Stop being so serious all the time - Learn to laugh at yourself and life. Have fun! Do the things you enjoy, pursue interests, learn new things. Life is short...give yourself permission to have fun!
Ask for help - You're not supposed to know everything. There is no shame in asking for help or support. Plus, you're giving someone else the opportunity to feel needed. It's a win/win!
No one is coming to save you - You are responsible for your own healing and growth. If you don't invest in you...no one else is going to do it. Take care of your inner child - heal any limiting beliefs that are holding you back from taking chances and living the life of your dreams. Take ownership over your life and heal what needs healing.
Always be kind - People won't remember what you said, but they will always remember how you made them feel. You never know what someone else is going through...choose kindness and compassion.

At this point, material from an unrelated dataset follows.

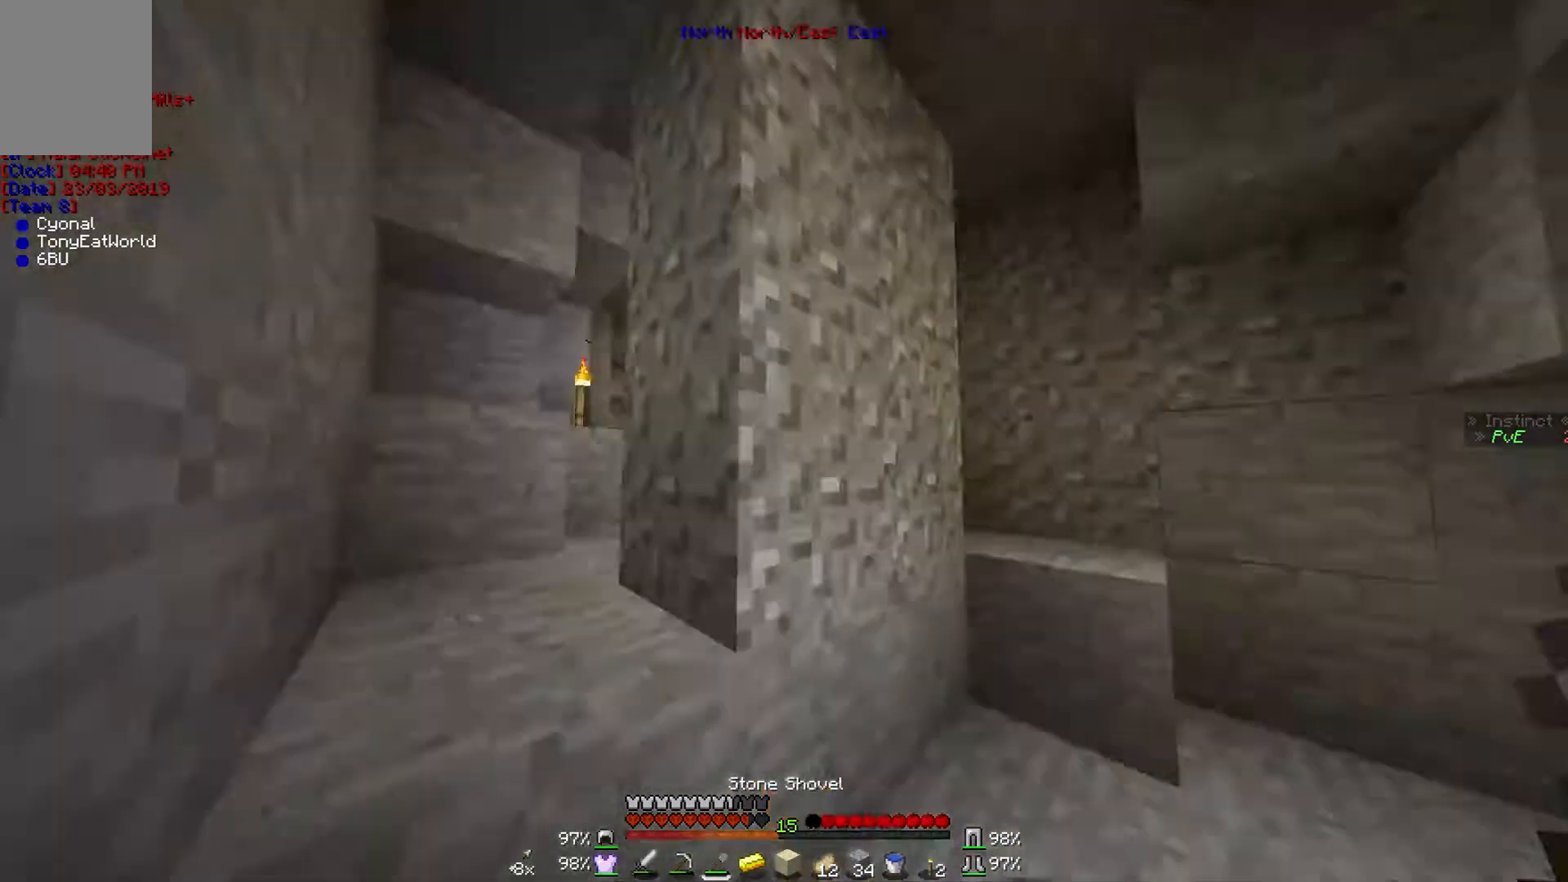
{"keys": [], "mouse": ["left"], "events": [[67, "a", "up"], [67, "mouse_left", "down"], [67, "s", "up"]]}
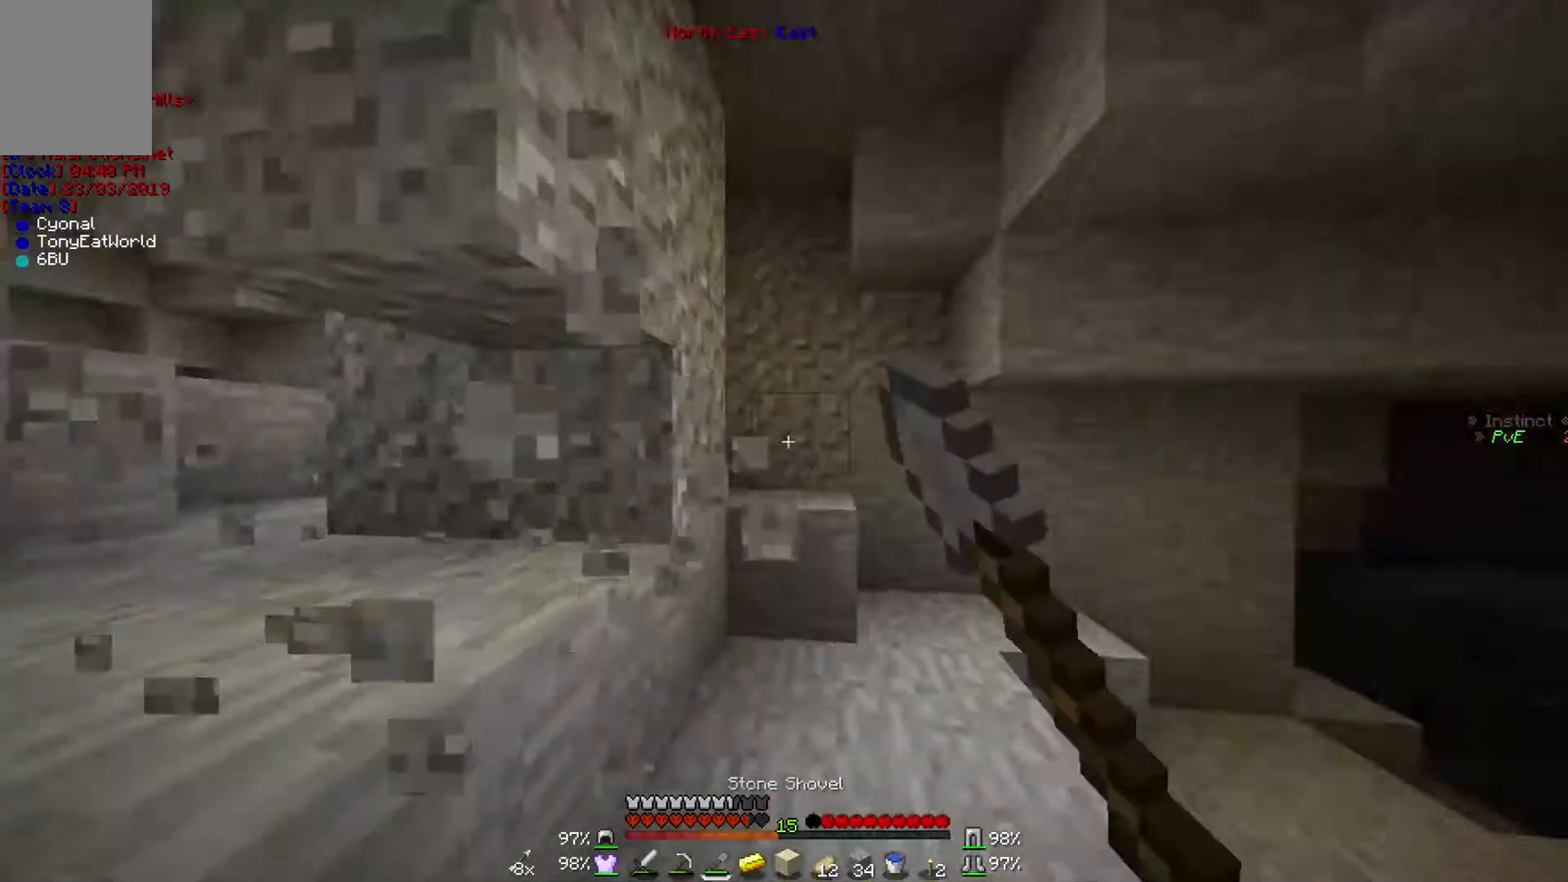
{"keys": [], "mouse": ["left"], "events": []}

Find your tribe - or actually, let them find you. By doing things that you love and are passionate about, you put yourself in position for your tribe to find you. Once you find them, put effort into building these relationships. They are connections that will last a lifetime.
Spend time alone - It's been said that if you can't be happy alone, you'll never be happy with someone else. Find the sacredness of solitude. Travel alone...take yourself out to dinner...become your own best friend!
Always chose people over things - I love checking off things on my "to do" list as much as the next guy. Sometimes people get in the way of that. Always choose people. Play the card game over doing the dishes. Have that conversation rather than looking at your phone. Answer when your best friend calls, instead of telling yourself that you'll call her back later. Showing the people in your life that they matter, will always be appreciated.
Believe in miracles - Belief in miracles will keep hope alive , even in the most dire of situations. It reinforces the belief that something bigger is running the show.
If someone walks out of your life...let them go - we make a habit of trying to make those "reason" or "season" people into lifers. Let them go and make room for what is for you.
You're NEVER going to feel like it - One of the best pieces of advice that I had ever heard, was from one of my favorite inspirational thought leaders - Mel Robbins. She speaks of "the 5 second rule " in her book of the same name. You're never going to feel like doing those things that will move you closer to your goals - do it anyway! Give yourself 5 seconds. Count down 5 - 4 - 3 - 2 - 1...Now get up and do it! It seems too simple to be effective, but I tell you what...it works!
40. Celebrate today - Burn the candles, drink the good champagne, eat the cake. Don't wait for a special occasion. Today is special - and it's all we got!
Writing this post has brought on a-lot of clarity , and has helped me re-focus on the things that really matter to me. I hope it's done the same for you. Do you have any lessons to share with us that have impacted your life? If so, I'd love to hear from you in the comment section below.